I spent a lot of time trying to find out why "Message Box'
made my program act like it crashed. Originally I had to
bring up the Task Manager every time I allowed "Message
Box' to run to shut down the program. After much
experimentation I found that if I hit the "Alt" key,
the MB would show on the screen. "OK"ing the MB allowed
my program to proceed normally. All along I suspected
a focus problem but since MB is a black box, I had no
idea what was happening. By pure chance, I put a little
TextOut code snippet into the function. I do this to
see what's going on inside functions quite a bit. With
these four lines of code, MB started working normally.
This is exactly the same solution to the SetTimer
problem I had posted a thread about in this site a week
or so back. It bothers me that I need a BeginPaint and
EndPaint entry to prevent strange things from happening
in my programs. I can force things to work right with
a fudge but that's not right. I'd sure like one of you
experts to tell me why this is occurring. I'm
running AMD with SP1. Compiling with either "cl" or
BCC55 gives me the same results. I'll include a small
program with the code in it so you can compile and
test to see what I'm talking about.

Well I thought I made it fairly clear in your previous thread TBH.

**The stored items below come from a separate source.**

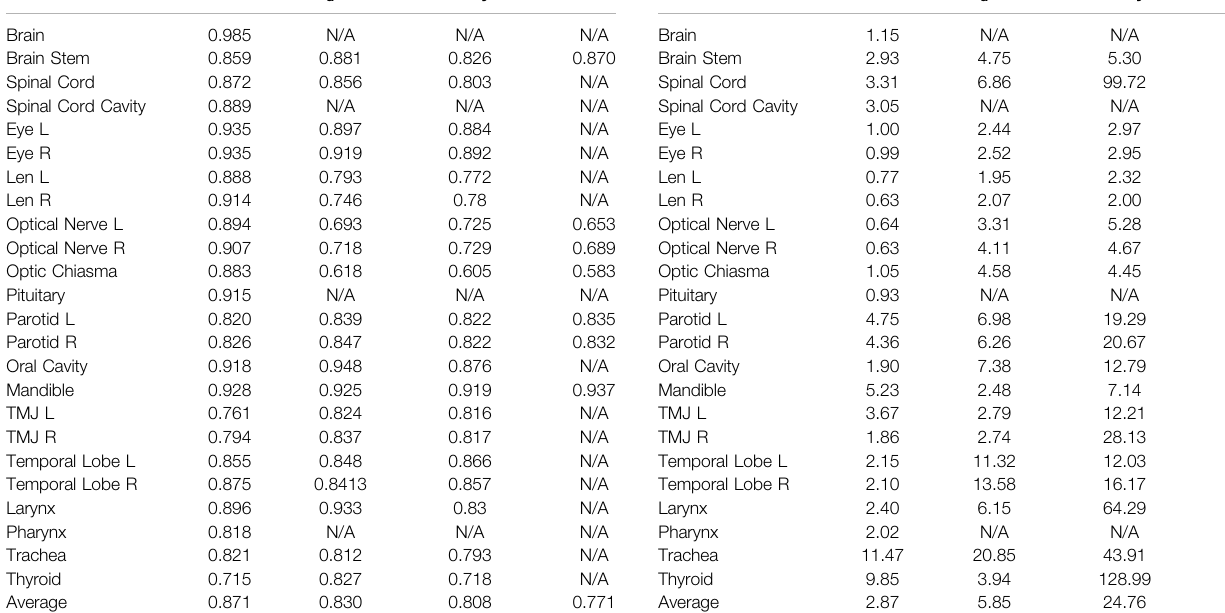
TABLE 2 | Average DSC comparison on the test. OARs SEB-net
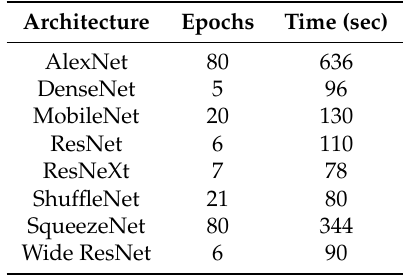
Table 6. Training epochs and time for the TB5 free-space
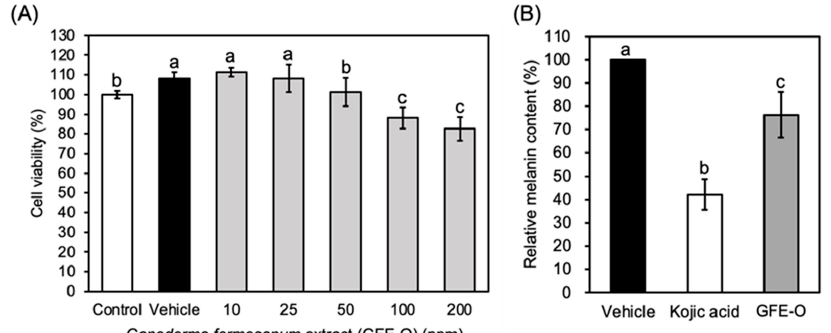
Figure 4. Ganoderma formosanum cultured under optimized fermentation conditions. ( A ) Cell viability of B6-F10 cells treated with G. formosanum extracts obtained from optimal fermentation conditions (GFE-O; 10–200 ppm). ( B ) Relative melanin content of B6-F10 cells treated with kojic acid (50 ppm) and GFE-O (100 ppm). Means with different letters indicate that they are significantly different ( p < 0.05).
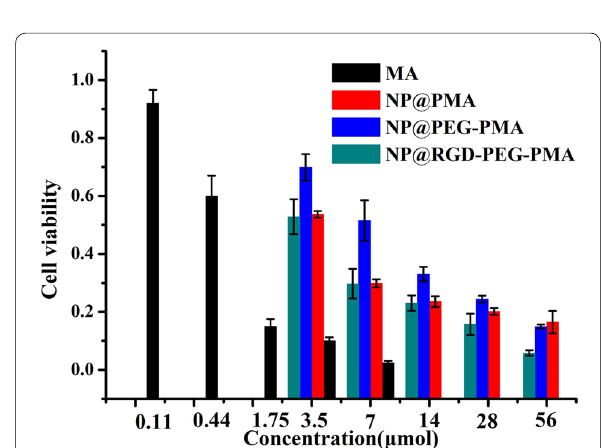
Fig. 5 In vitro cytotoxicity assays. In vitro cytotoxicity of MA, NP@ PMA, NP@PEG–PMA, and NP@RGD–PEG–PMA nanoparticle against tumor cells after a 72‑h co‑incubation ( n line:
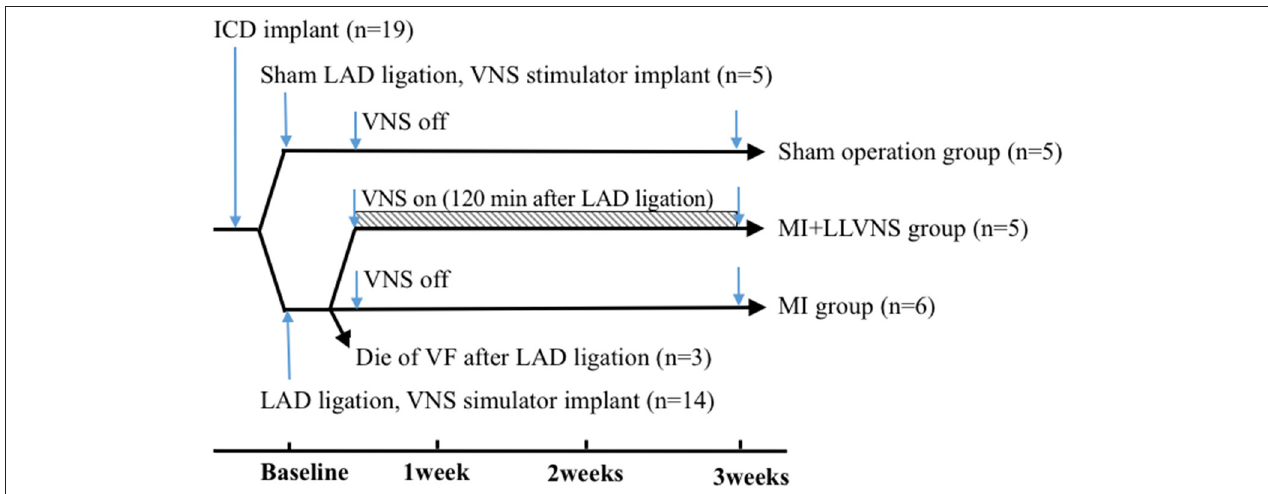
FIGURE 1 | Timeline of the experimental protocol. ICD, implantable cardioverter defibrillators; LAD, left anterior descending coronary artery; VNS, vagus nerve stimulation; VF, ventricular fibrillation; LLVNS, low level left vagus nerve stimulation; MI, myocardial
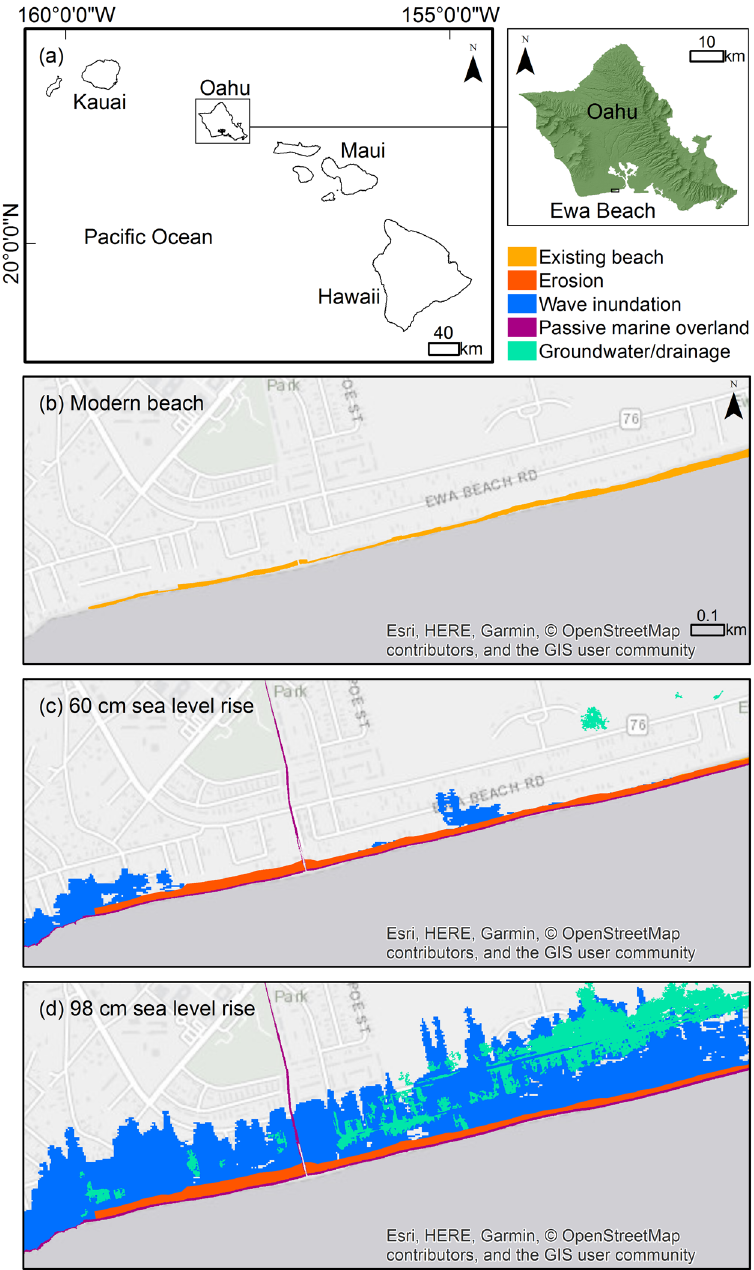
Figure 2. Modeled exposure to sea level-related hazards at ‘Ewa Beach, O‘ahu, show the localized spatial distribution of lands exposed to passive marine overland flooding at high tide (maroon), passive groundwater flooding/drainage backflow from the ocean at high tide (green), seasonal wave inundation (dark blue), and chronic erosion (red). The existing beach area is shown in orange; ( a ) location map; ( b ) present-day beach; ( c ) 0.60 m SLR scenario; ( d ) 0.98 m SLR scenario. (The cartography in the OpenStreetMap map tiles is licensed under CC BY-SA. The license terms can be found at:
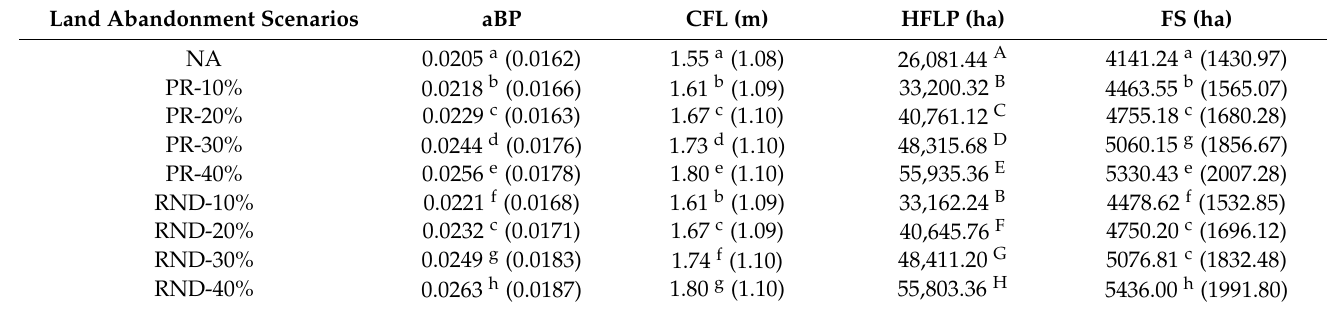
Different letters in the same column indicate significant differences at p < 0.05.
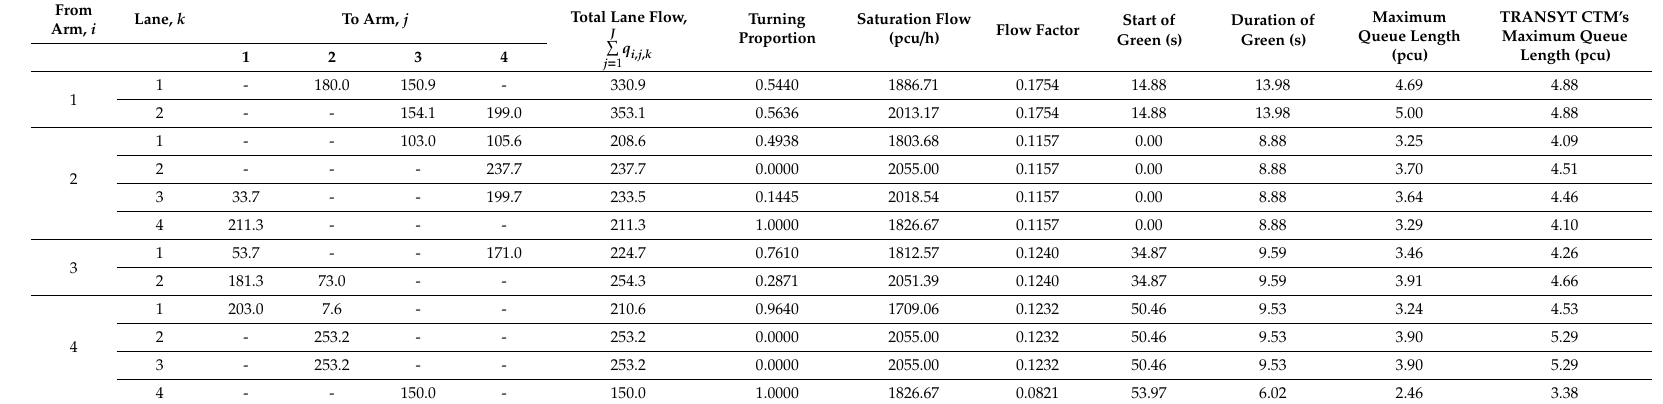
Table 2. Details of optimization results in the morning-peak period with cycle time = 65.99 s and common flow multiplier µ = 1.295. From Arm, i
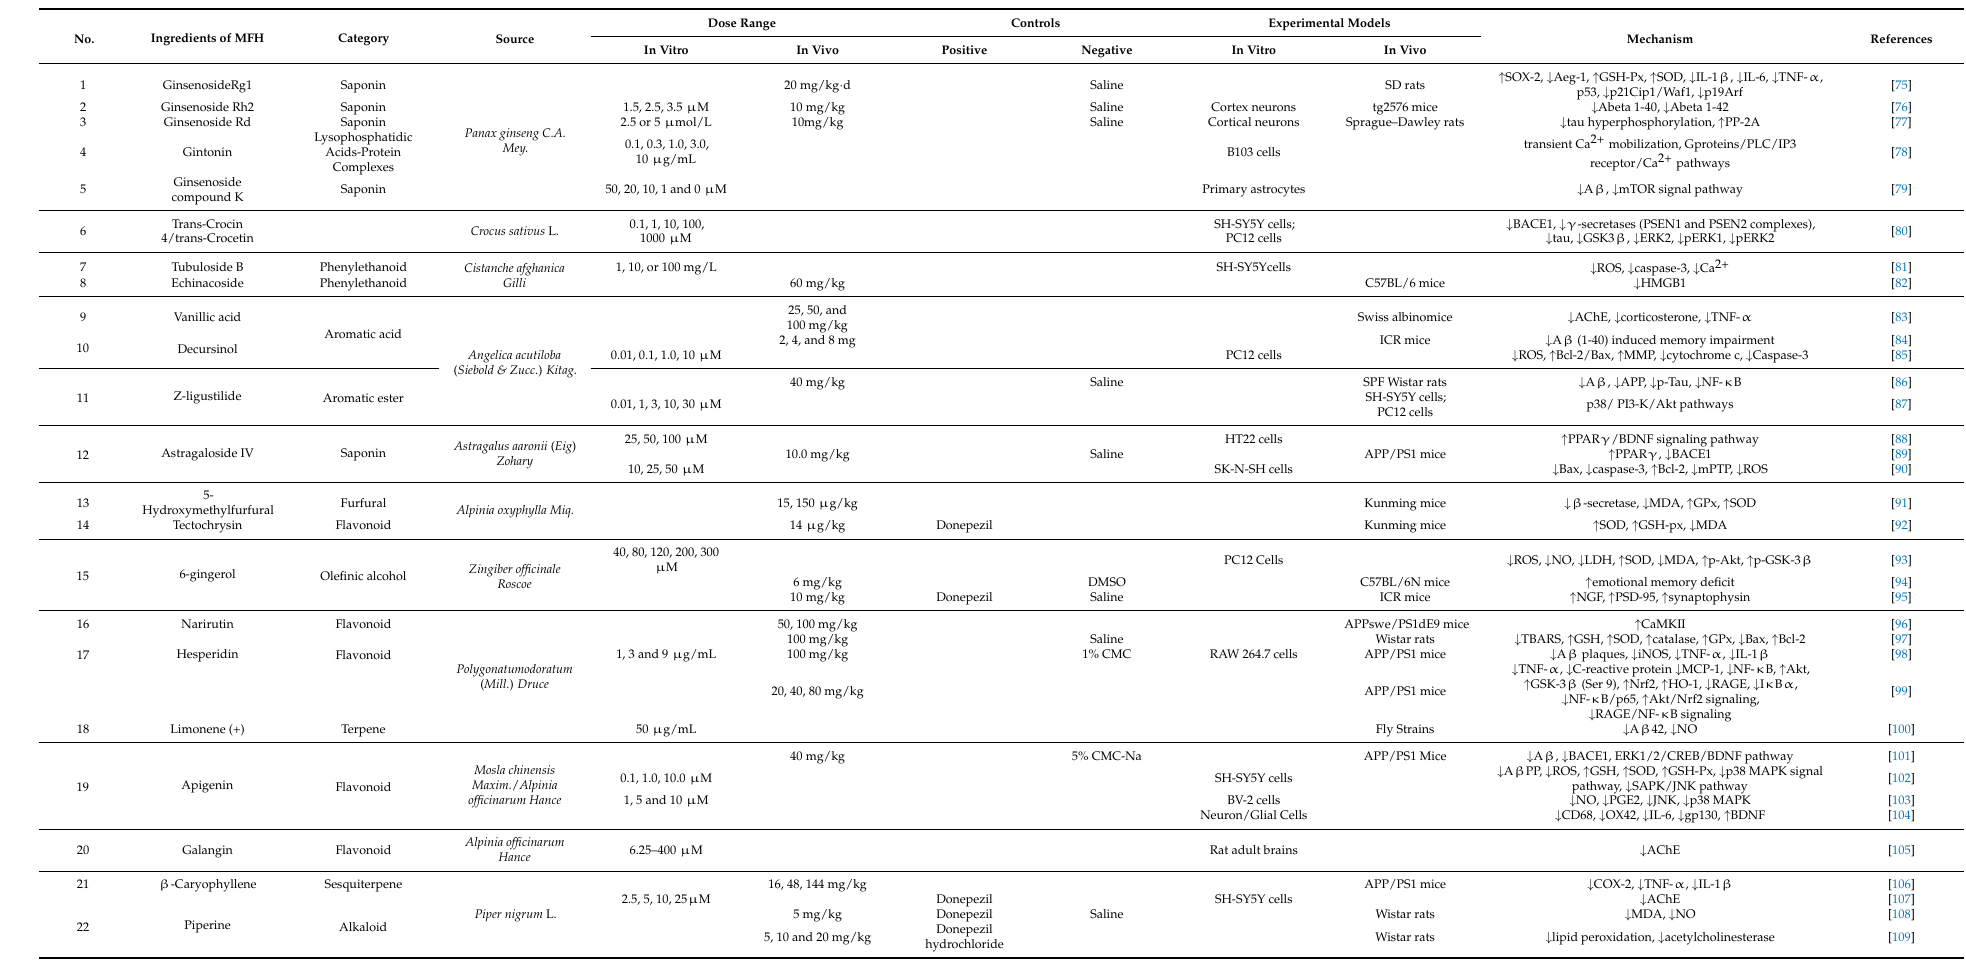
Table 5. Active ingredients from MFH on the role and mechanism of Alzheimer’s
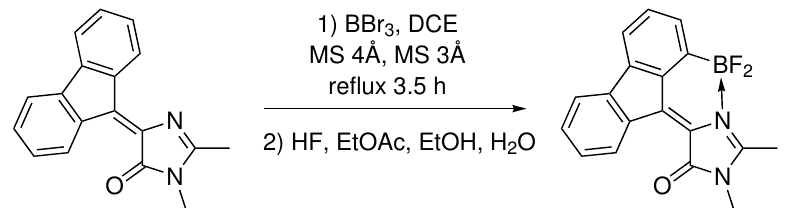
Scheme 2. Synthesis of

The timer doesn't work without the paint code in MyTimerFunc() because you don't handle WM_PAINT, so the window is not validated and the high frequency (and priority) of WM_PAINT messages blocks the low priority WM_TIMER message.
Just handle WM_PAINT as suggested and your timer will work without the misplaced painting.
I don't understand why you were getting crashes when calling MessageBox() however.

I do now understand why you were getting crashes with MessageBox() though - you weren't! It wasn't crashing at all, just unable to display the box due to app spending all it's time servicing WM_PAINT.
You must service WM_PAINT to validate the window, if you don't you will get little else done. Just do yourself a favour and add this to MainWndProc():

case WM_PAINT:
      {
         PAINTSTRUCT ps;
         HDC hdc;
         hdc = BeginPaint(hwndMainFrame, &ps);
         // Do your painting
         EndPaint(hwndMainFrame, &ps);
         return 0L;
      }

OK, I'll try that. When you explained it to me in the timer thread, I thought you were suggesting that I leave the paint code right at the timer code. I'll try your suggestion now and put it in the paint case.

Just to let everyone know. The suggestion works great. That was my problem.